• [Task prompt]: Filter these records by the string "partnerships", copying each line that holds it.
[[ Data records open ]]
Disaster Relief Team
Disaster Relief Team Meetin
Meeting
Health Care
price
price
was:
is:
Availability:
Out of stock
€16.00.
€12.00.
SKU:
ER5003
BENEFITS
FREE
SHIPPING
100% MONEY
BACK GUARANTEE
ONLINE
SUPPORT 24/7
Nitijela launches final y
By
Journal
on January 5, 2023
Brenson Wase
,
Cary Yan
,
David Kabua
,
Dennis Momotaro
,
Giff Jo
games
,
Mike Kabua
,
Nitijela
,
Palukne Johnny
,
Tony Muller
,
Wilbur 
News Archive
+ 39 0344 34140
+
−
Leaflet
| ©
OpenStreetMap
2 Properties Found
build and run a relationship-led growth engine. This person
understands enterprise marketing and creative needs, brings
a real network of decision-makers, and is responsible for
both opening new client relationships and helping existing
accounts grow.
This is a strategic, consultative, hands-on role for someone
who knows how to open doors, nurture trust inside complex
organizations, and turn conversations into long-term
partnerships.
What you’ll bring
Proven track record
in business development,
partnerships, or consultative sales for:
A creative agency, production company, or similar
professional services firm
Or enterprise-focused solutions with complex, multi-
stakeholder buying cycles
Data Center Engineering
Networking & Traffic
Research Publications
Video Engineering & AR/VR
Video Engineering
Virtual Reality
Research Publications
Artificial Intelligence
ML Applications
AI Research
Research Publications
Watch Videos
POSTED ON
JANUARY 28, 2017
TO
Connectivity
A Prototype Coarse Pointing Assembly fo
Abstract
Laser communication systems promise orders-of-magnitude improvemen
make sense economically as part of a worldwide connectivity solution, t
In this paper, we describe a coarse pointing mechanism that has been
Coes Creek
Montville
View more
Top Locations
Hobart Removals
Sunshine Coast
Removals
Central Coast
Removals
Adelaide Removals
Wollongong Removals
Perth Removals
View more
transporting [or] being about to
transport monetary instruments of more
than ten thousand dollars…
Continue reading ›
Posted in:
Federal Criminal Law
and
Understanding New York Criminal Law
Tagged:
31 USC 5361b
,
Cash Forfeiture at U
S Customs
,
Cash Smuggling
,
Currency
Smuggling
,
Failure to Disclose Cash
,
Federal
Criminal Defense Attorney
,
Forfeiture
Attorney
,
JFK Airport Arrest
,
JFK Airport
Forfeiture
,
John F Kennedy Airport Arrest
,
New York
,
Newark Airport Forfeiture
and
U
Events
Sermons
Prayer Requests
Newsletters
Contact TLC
[[ Data records closed ]]
• [Solution below]:
partnerships.
partnerships, or consultative sales for:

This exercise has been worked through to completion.